The tests are linked by the use of gene expression patterns to predict outcomes. The standard approach is to identify likely candidate genes (either from the literature or through DNA microarray analysis of tumour specimens) and then examine the DNA profiles of a known patient group. The pattern of gene expression can then be correlated with the clinical outcomes. The second step is to validate the predictive ability of the molecular profiling test on a different patient population.
At present there are no completed prospective studies examining the utility of these tests.

Oncotype DX

The Oncotype DX is the most well studied molecular profiling test. The genes used were identified on literature review and then checked against known outcomes from a randomised controlled trial. From this process, 16 predictive genes and 5 control genes were identified. Results were validated in a different randomised controlled trial. The Oncotype DX is notable for the ability to the run the test on paraffin fixed tissue, as opposed to the Mammoprint which needs fresh frozen tissue to run DNA analysis on.
Oncotype DX is only used for patients with hormone receptor positive, node negative disease. In this setting, it is used to give a low or high risk of recurrence score. Patients with a high risk of recurrence (despite having essentially low risk disease) are offered systemic therapy with anthracyclines (eg. FEC or TAC). Patients with low risk of recurrence are adequately treated with endocrine therapy alone and chemotherapy provides no additional benefit.
The test is controversial because it is expensive (~ $4000) and there is some debate as to whether more accessible pathology findings (eg. tumour grade, lymphovascular invasion etc) may have a similar predictive value. It is being evaluated in a randomised controlled trial in a prospective fashion.
Although it is not used in node positive disease there is a suggestion that it may provide some prognostic information in this setting as well; this needs further evaluation.

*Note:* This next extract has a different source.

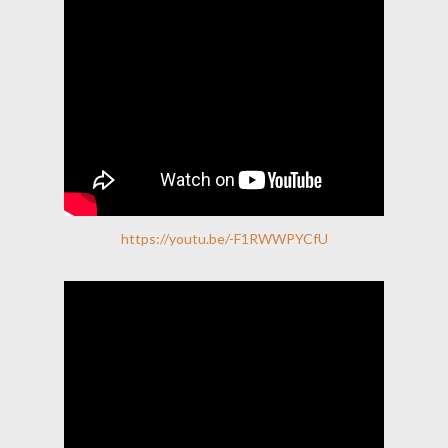
https://youtu.be/-F1RWWPYCfU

Mammoprint was developed in Amsterdam by researchers evaluating gene expression patterns in fresh frozen tissue taken from the malignancies in women who had or had not developed distant metastasis. Seventy genes were determined to have predictive value, with distant metastatic rates of 30% in the high risk versus 10% in the low risk group. It has been validated in an independent patient group.
The limitations of Mammoprint are that it provides prognostic information only (as opposed to Oncotype DX which predicts chemotherapy effect) and was developed in young women (<55) who had hormone receptor positive disease. This makes the findings difficult to extrapolate to other patient groups.